Endgame - #earnedourbeer

The relief of getting into our room was short lived. Despite smoking being banned, the last occupant had been smoking so we had to wait for the staff to move us to another room. At last after a glorious hot shower, we hit the high spots of Aviemore.

I’ve been to Aviemore hundreds of times, and I normally find it a culinary disappointment. The Old Bridge Inn is the best eatery but is normally fully booked. Covid and Brexit hasn’t helped with many cafes and restaurants still closed. We had an unspectacular meal at one of the cafes on the main street and went back to the Inn for a celebratory drink before bed.

 

Day Four - Aviemore to Home

The big breakfast we devoured at The Coffee Corner more than made up for the meal of night before. The sun was blazing in the cloud-free sky and it was hard to believe we’d braved that storm only hours before. It was relaxing sitting on the wall at the bus stop, people-watching.

When the bus arrived, the female driver (Karen) made sure everyone was booked and that luggage was stowed in the right place.

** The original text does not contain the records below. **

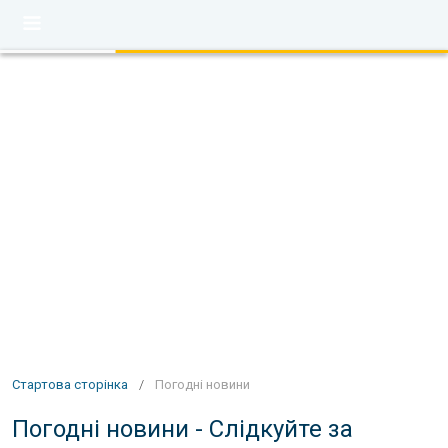
Стартова сторінка
/
Погодні новини
Погодні новини - Слідкуйте за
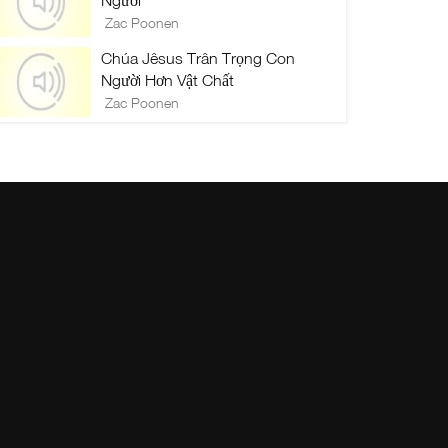
Người
Zac Poonen
Chúa Jêsus Trân Trọng Con
Người Hơn Vật Chất
Zac Poonen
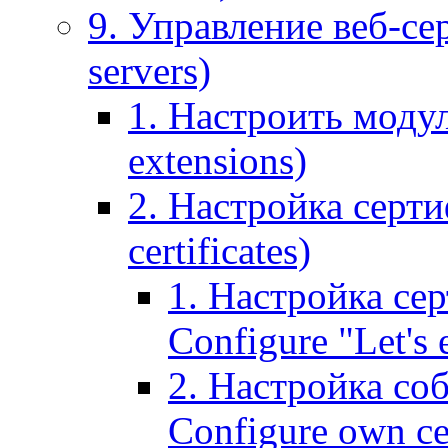
9. Управление веб-се
servers)
1. Настроить моду
extensions)
2. Настройка серти
certificates)
1. Настройка сер
Configure "Let's e
2. Настройка соб
Configure own cer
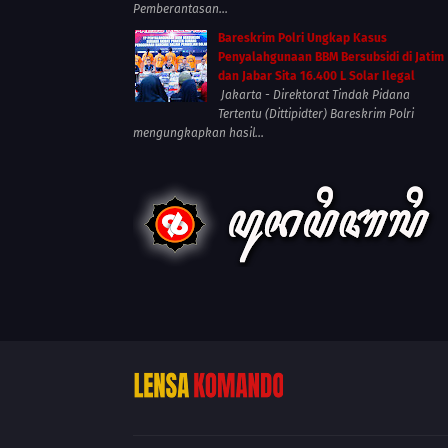
Pemberantasan...
Bareskrim Polri Ungkap Kasus
Penyalahgunaan BBM Bersubsidi di Jatim
dan Jabar Sita 16.400 L Solar Ilegal
Jakarta - Direktorat Tindak Pidana
Tertentu (Dittipidter) Bareskrim Polri
mengungkapkan hasil...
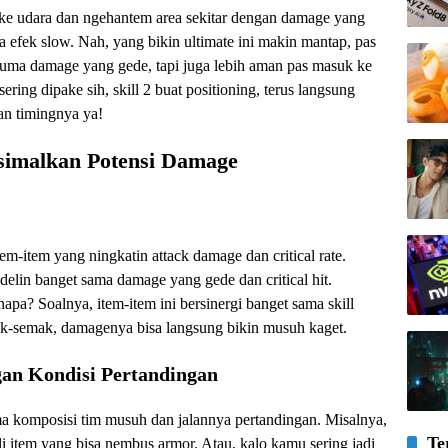
t ke udara dan ngehantem area sekitar dengan damage yang
 efek slow. Nah, yang bikin ultimate ini makin mantap, pas
k cuma damage yang gede, tapi juga lebih aman pas masuk ke
ring dipake sih, skill 2 buat positioning, terus langsung
dan timingnya ya!
ksimalkan Potensi Damage
em-item yang ningkatin attack damage dan critical rate.
delin banget sama damage yang gede dan critical hit.
pa? Soalnya, item-item ini bersinergi banget sama skill
emak-semak, damagenya bisa langsung bikin musuh kaget.
gan Kondisi Pertandingan
ama komposisi tim musuh dan jalannya pertandingan. Misalnya,
Te
i item yang bisa nembus armor. Atau, kalo kamu sering jadi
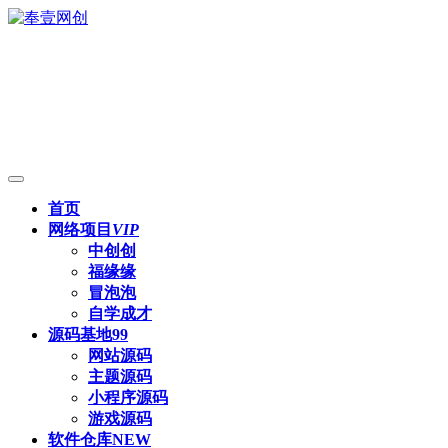
首页
网络项目
VIP
中创创
福缘缘
冒泡泡
自学成才
源码基地
99
网站源码
主题源码
小程序源码
游戏源码
软件仓库
NEW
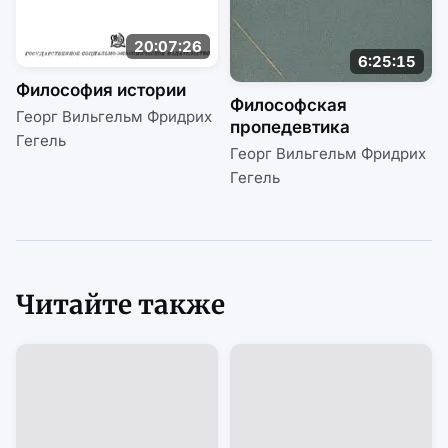
20:07:26
6:25:15
Философия истории
Философская
Георг Вильгельм Фридрих
пропедевтика
Гегель
Георг Вильгельм Фридрих
Гегель
Читайте также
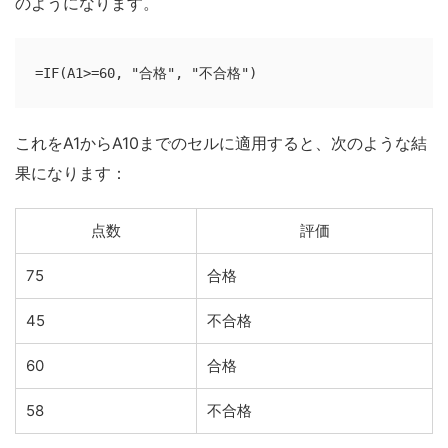
のようになります。
=IF(A1>=60, "合格", "不合格")
これをA1からA10までのセルに適用すると、次のような結
果になります：
点数
評価
75
合格
45
不合格
60
合格
58
不合格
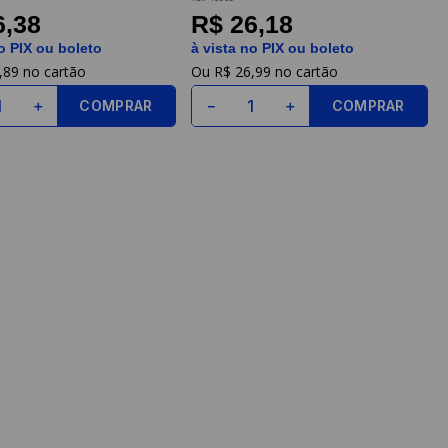
6,38
R$ 26,18
o PIX ou boleto
à vista no PIX ou boleto
,
89
R$
26
,
99
COMPRAR
COMPRAR
＋
－
＋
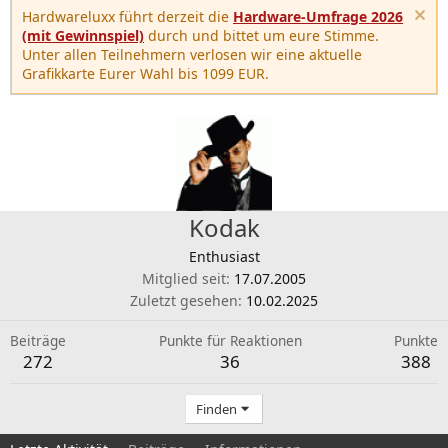
Hardwareluxx führt derzeit die
Hardware-Umfrage 2026
(mit Gewinnspiel)
durch und bittet um eure Stimme.
Unter allen Teilnehmern verlosen wir eine aktuelle
Grafikkarte Eurer Wahl bis 1099 EUR.
Kodak
Enthusiast
Mitglied seit
17.07.2005
Zuletzt gesehen
10.02.2025
Beiträge
Punkte für Reaktionen
Punkte
272
36
388
Finden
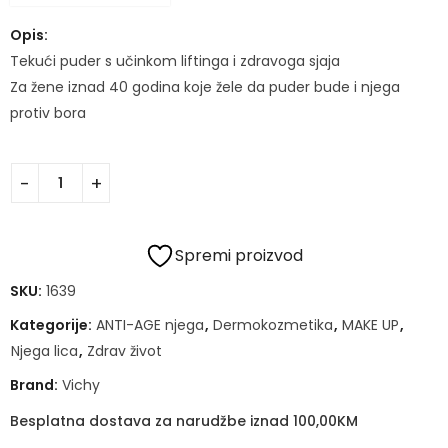
Opis:
Tekući puder s učinkom liftinga i zdravoga sjaja
Za žene iznad 40 godina koje žele da puder bude i njega
protiv bora
Spremi proizvod
SKU:
1639
Kategorije:
ANTI-AGE njega
,
Dermokozmetika
,
MAKE UP
,
Njega lica
,
Zdrav život
Brand:
Vichy
Besplatna dostava za narudžbe iznad 100,00KM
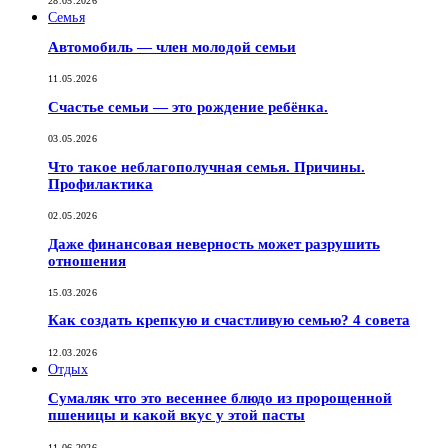
28.05.2026
Семья
Автомобиль — член молодой семьи
11.05.2026
Счастье семьи — это рождение ребёнка.
03.05.2026
Что такое неблагополучная семья. Причины.
Профилактика
02.05.2026
Даже финансовая неверность может разрушить
отношения
15.03.2026
Как создать крепкую и счастливую семью? 4 совета
12.03.2026
Отдых
Сумаляк что это весеннее блюдо из пророщенной
пшеницы и какой вкус у этой пасты
11.06.2026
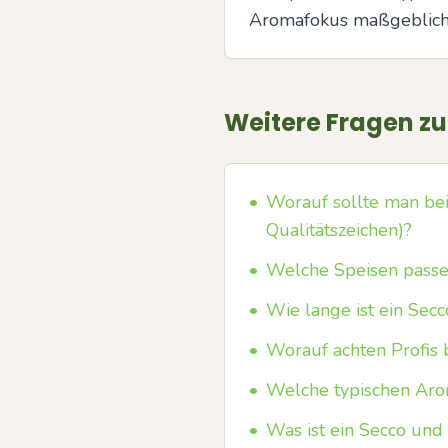
Aromafokus maßgeblich
Weitere Fragen z
•
Worauf sollte man bei
Qualitätszeichen)?
•
Welche Speisen passe
•
Wie lange ist ein Secc
•
Worauf achten Profis
•
Welche typischen Aro
•
Was ist ein Secco und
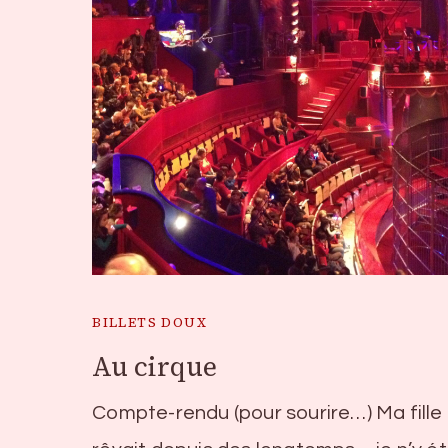
BILLETS DOUX
Au cirque
Compte-rendu (pour sourire…) Ma fille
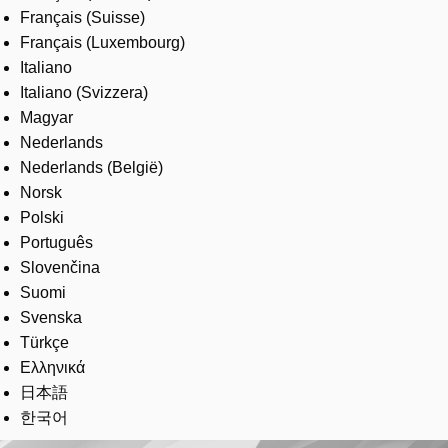
Français (Suisse)
Français (Luxembourg)
Italiano
Italiano (Svizzera)
Magyar
Nederlands
Nederlands (België)
Norsk
Polski
Português
Slovenčina
Suomi
Svenska
Türkçe
Ελληνικά
日本語
한국어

It was a pleasant trip down to Perth where we changed to the Stirling bus.

We thought we were home and dry until the bus sailed down the motorway and past the Stirling turn off. Not again! Surely, we weren’t going to be dumped off at the side of the M9? Other passengers raised the alarm, and the driver took the next exit, apologising as we disembarked.

The last hurdle was the No 52 to our home where the driver failed to heed the bell and yet again, we had to make a dash for the door to him to stop before he passed our stop.

Colin was happy with his birthday trip. It was a real adventure both on the ground and on the buses.